Ayatollah Sistani’s intervention means that no serious Shia party would publicly defy him. Major parties like ISCI previously supported the closed-list system, but, since the Ayatollah’s call, have changed their stance, with senior ISCI official and Iraqi vice-president Adel Mahdi publicly asserting preference for the open-list system in the past two weeks.

However, just because certain parties may no longer publicly call for the closed-list system, this is not to suggest that they can no longer push for it. The Iraqi electoral commission has said it will adopt the old 2005 law if parliament fails to vote and pass the new law soon, since it needs at least 90 days to organise the elections. The 2005 law used a closed-list system and the suspicion is that parliamentarians who still favour this are employing delaying tactics to keep the 2005 law in effect.

The only major group still to call publicly for the closed-list system is the Kurdistan Alliance; it will not, however, derail the elections over this issue. Instead, it is the question of what to do with the neglected governorate of Kirkuk that has, in predictable fashion, been the greatest cause of division within parliament. Indeed, the issue of Kirkuk itself could also become a pretext to delay the vote and keep the old 2005 law in effect.

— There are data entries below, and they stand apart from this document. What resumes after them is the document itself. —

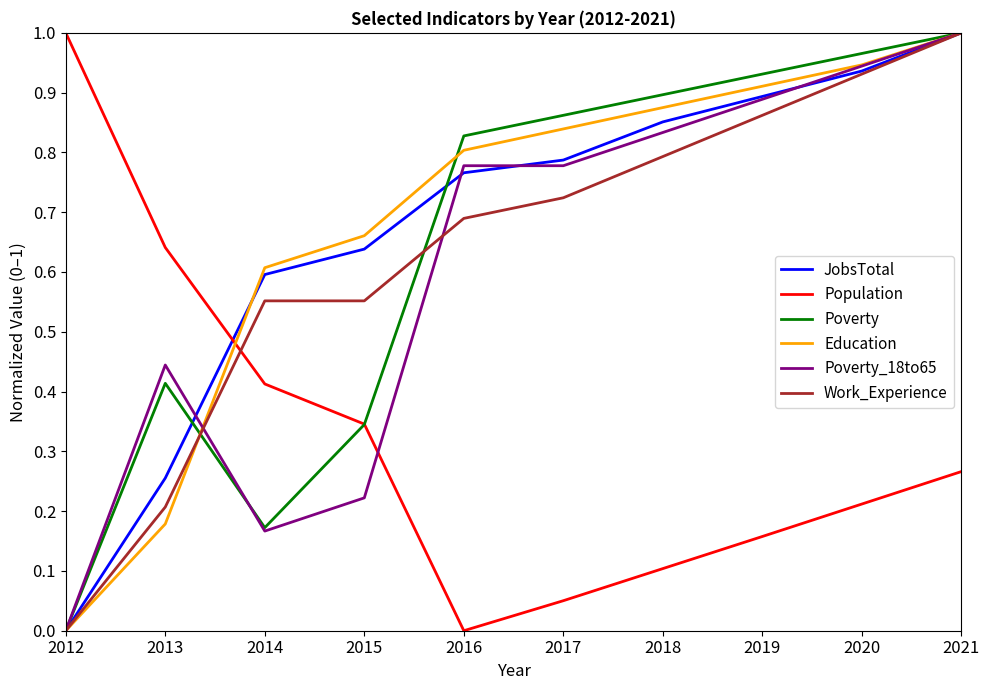

Between 2012 and 2013, which series saw the biggest shift?

Poverty_18to65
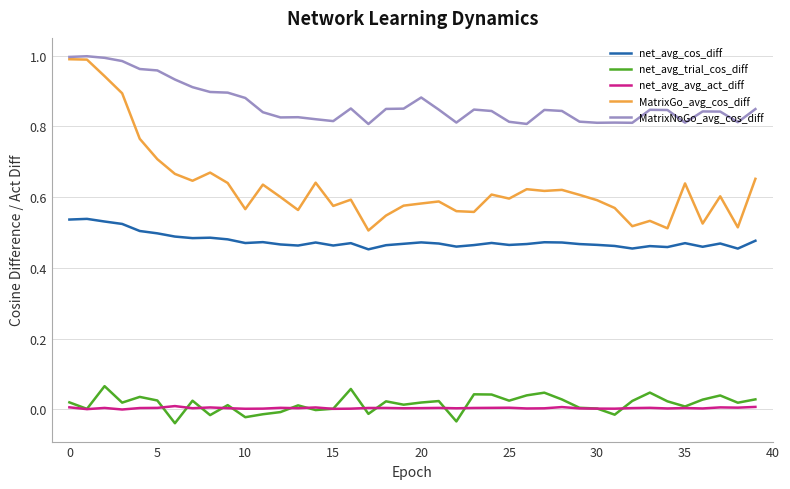

Which series has the largest total across all categories?

MatrixNoGo_avg_cos_diff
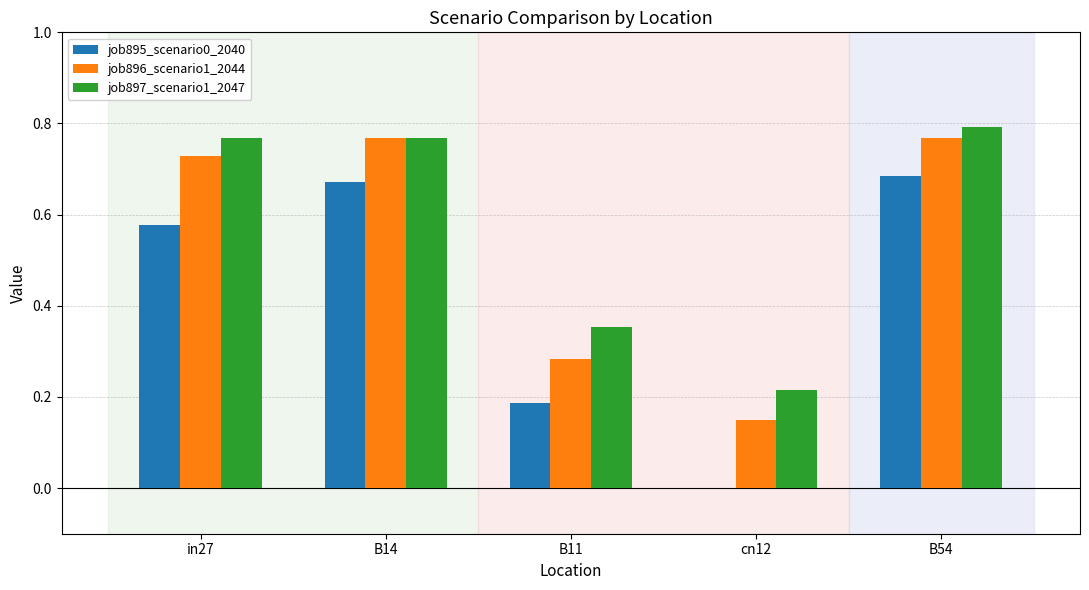

Between cn12 and B54, which series saw the biggest shift?

job895_scenario0_2040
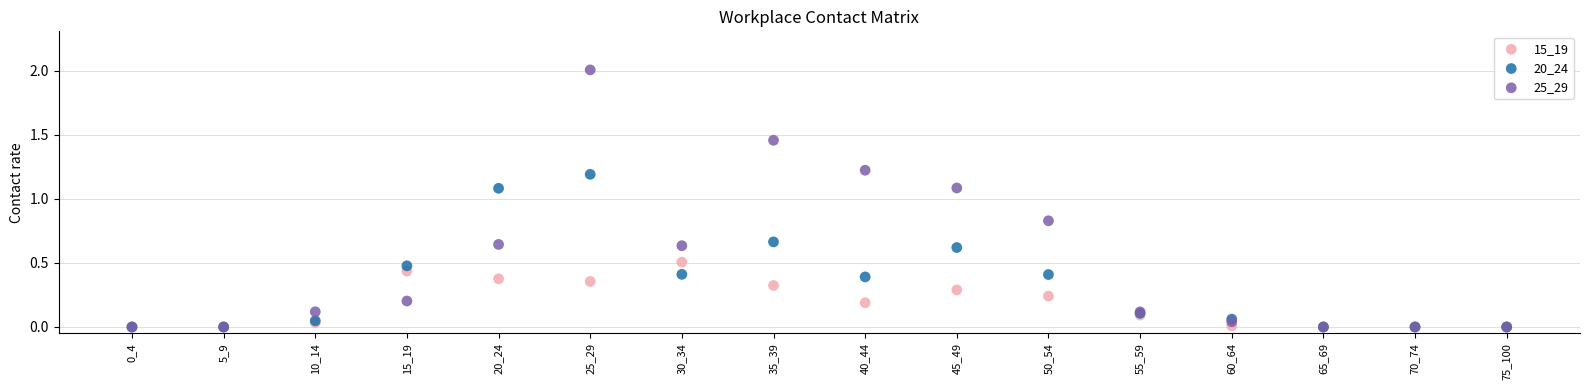

What are all the series names shown in the legend?

15_19, 20_24, 25_29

Kirkuk, controlled by the Kurds after the 2005 elections, never took part in this year’s provincial elections because of disagreements over responsibility for security and eventual control of the provincial council. Similar disagreements exist once again. Some have called for special arrangements that divide the area into four separate, ethnically-defined electoral constituencies, while the Turkmen and Arabs are calling for voting quotas in response to what they call the modified demographics of the governorate by the Kurds, who constitute the majority there.

The Kurds were forcefully removed from Kirkuk by Saddam and are now returning back, pursuant to the “normalisation” process under Article 140 of the Iraqi constitution, which seeks to reverse the Arabisation policies of the Ba’ath regime. According to UN reports and staff present in Iraq at the time, in November 1991 alone, eight months after the conclusion of the 1991 Gulf war, more than 150,000 Kurds were evicted from Kirkuk.

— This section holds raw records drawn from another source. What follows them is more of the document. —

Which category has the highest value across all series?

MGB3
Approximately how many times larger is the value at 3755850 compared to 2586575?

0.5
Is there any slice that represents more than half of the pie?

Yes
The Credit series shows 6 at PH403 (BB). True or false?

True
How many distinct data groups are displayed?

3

The Kurdistan Alliance, however, has rejected giving any special status to Kirkuk simply because it has a Kurdish majority. If the oil-rich area is given special status, then, by equal measure maintains the Alliance, so should other disputed territories where Kurds happen to be minorities. To implement a quota system would indeed be profoundly undemocratic.

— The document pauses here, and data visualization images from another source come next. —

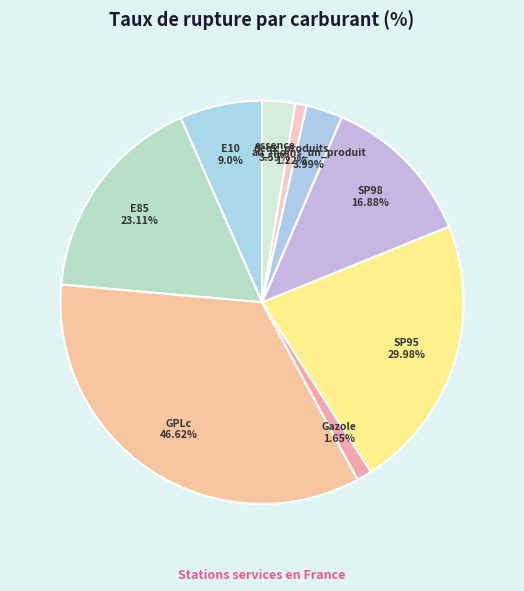

The E10 slice represents 20% of the pie. True or false?

False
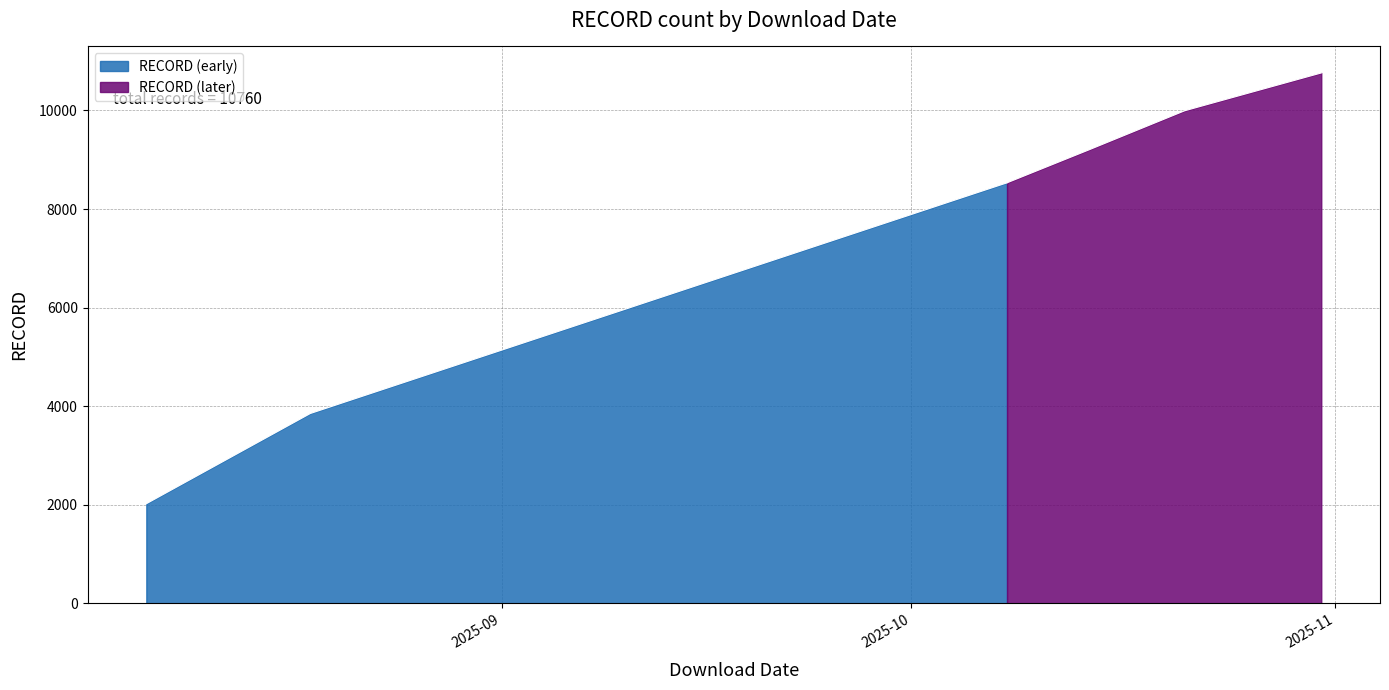

What is the minimum value shown in the chart?

2022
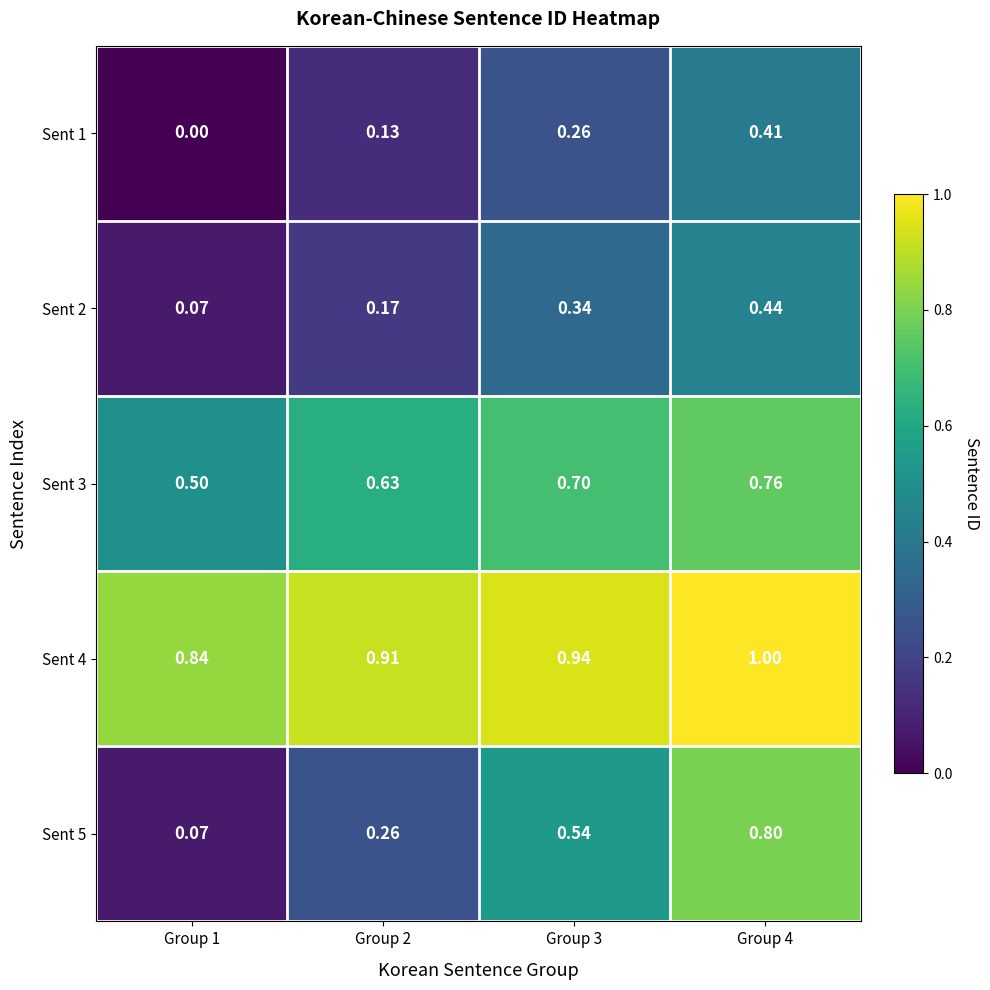

Is the value of Sent 3 at Group 1 greater than the value of Sent 4 at Group 3?

No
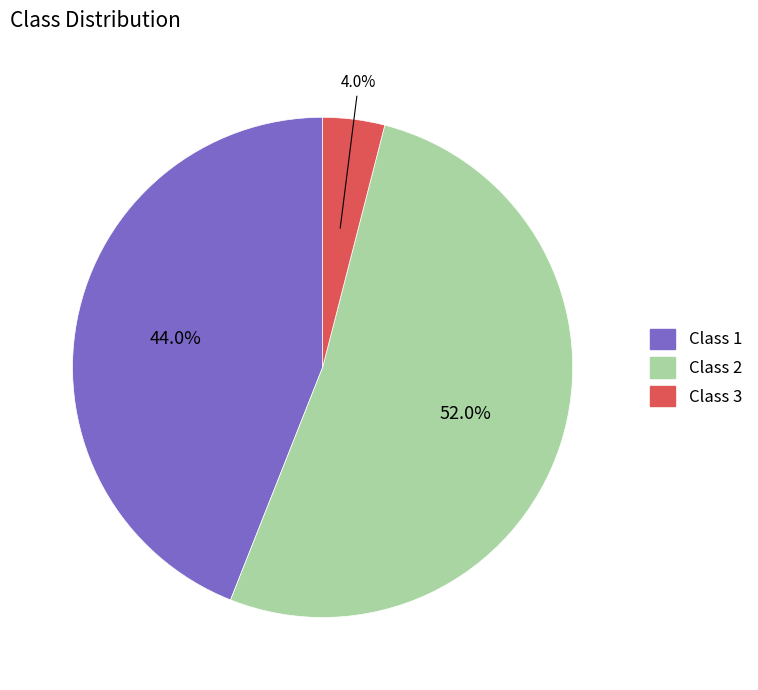

What is the smallest slice in the pie chart?

Class 3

During his visit to Washington this week, prime minister Nouri al-Maliki referred to the constitutional vacuum that will result if the elections are postponed, “because the current Iraqi parliament will lose its legitimacy after 16 January 2010”, he said in a statement.

But herein lies the problem with Iraq. Issues concerning constitutional legitimacy or legal integrity now ring hollow in a country still, embarrassingly, mired in disputes over Kirkuk, centralisation and decentralisation of power, and the management and control of the country’s resources. The inefficient and uninspiring Iraqi parliament is in a state of paralysis, with every man out for his own, while the country’s institutions and ministries constitute individual fiefdoms dominated by the financially and militarily powerful.

The reality is that, until the chief outstanding problem of Kirkuk is resolved in line with Article 140, there may be no compromise on the other issues. Iraq’s constitutional disputes started with Kirkuk and will end with Kirkuk.

Of course, now that election fever has kicked in, with groups seeking alliances and behind-the-scenes deals, attention will not actually be focused on any of the issues that matter. With officials taking the “let’s wait until after the elections” stance, Iraqis will instead get an abundance of slogans and rhetoric for the next three months, and this could continue for another two months after January 2010, until the political framework settles in the country.

This is assuming the whole thing takes place in January in the first place. What is certain is that continued delay will increase public disenchantment and put in doubt US plans to end combat operations by August 2010. This, as a result, would threaten the wider plan to withdraw all troops by the end of 2011.